## Work to complete
Could the lines from the start of the data through the line with "detienen sobre la" be set down exactly, with no pictures among them?

## Provided entries
-.-.-
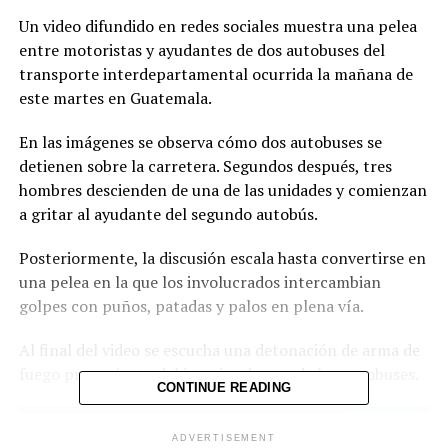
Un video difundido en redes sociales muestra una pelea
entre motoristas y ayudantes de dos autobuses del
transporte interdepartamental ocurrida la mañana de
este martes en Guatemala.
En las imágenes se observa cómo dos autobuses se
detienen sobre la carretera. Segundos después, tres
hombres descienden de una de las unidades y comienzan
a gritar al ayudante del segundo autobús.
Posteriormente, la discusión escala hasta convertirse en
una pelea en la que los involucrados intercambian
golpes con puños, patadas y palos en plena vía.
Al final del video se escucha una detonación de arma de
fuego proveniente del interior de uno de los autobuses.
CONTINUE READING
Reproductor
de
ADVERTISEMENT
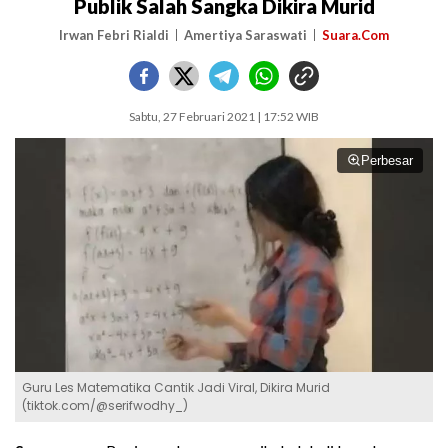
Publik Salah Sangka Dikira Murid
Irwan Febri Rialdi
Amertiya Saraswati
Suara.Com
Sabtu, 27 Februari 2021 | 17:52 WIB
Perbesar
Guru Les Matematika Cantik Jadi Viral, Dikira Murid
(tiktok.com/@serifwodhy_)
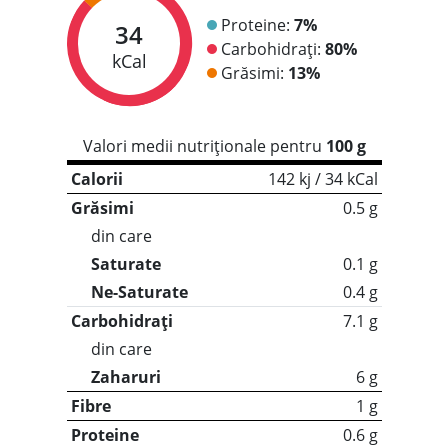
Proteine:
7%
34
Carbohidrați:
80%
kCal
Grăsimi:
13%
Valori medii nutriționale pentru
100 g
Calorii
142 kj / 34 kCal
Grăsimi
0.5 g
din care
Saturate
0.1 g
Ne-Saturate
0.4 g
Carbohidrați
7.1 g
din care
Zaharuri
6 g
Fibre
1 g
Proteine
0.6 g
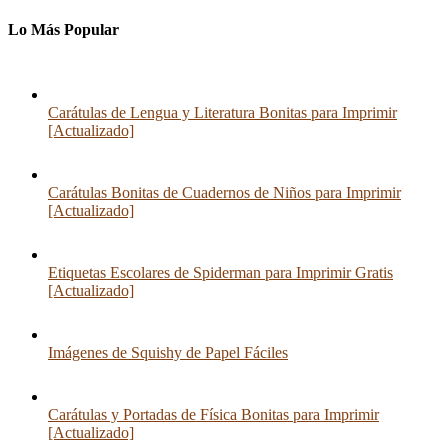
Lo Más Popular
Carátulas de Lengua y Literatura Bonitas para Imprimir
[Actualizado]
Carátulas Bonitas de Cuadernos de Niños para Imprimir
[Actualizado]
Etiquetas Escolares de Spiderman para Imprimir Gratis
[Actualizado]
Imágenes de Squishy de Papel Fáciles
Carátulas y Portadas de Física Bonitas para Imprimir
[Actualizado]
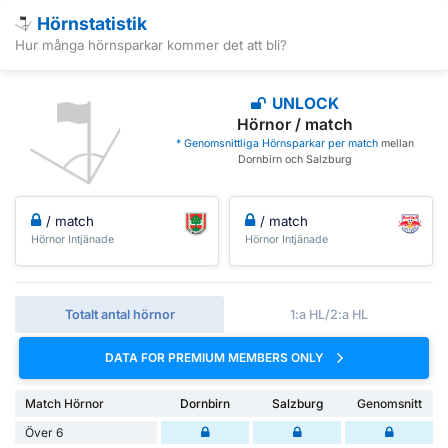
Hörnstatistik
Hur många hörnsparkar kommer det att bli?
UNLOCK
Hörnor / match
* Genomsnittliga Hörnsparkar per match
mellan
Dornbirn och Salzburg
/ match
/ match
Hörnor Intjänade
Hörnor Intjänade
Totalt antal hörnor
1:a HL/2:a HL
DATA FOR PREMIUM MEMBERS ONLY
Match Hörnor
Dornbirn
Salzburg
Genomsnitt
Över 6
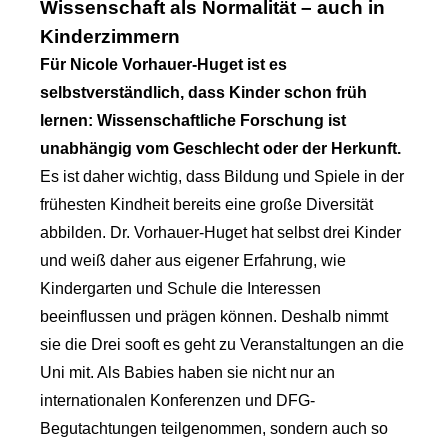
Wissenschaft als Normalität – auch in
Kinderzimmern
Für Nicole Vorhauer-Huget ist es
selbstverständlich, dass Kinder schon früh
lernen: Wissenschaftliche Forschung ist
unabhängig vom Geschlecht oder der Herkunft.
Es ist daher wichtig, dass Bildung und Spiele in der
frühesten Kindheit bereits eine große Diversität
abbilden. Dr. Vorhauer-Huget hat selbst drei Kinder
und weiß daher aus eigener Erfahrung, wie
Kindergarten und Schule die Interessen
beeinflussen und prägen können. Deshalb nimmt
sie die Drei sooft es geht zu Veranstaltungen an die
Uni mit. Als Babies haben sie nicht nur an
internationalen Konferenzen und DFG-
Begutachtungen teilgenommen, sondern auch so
-.-.-
## Solution
Un video difundido en redes sociales muestra una pelea
entre motoristas y ayudantes de dos autobuses del
transporte interdepartamental ocurrida la mañana de
este martes en Guatemala.
En las imágenes se observa cómo dos autobuses se
detienen sobre la carretera. Segundos después, tres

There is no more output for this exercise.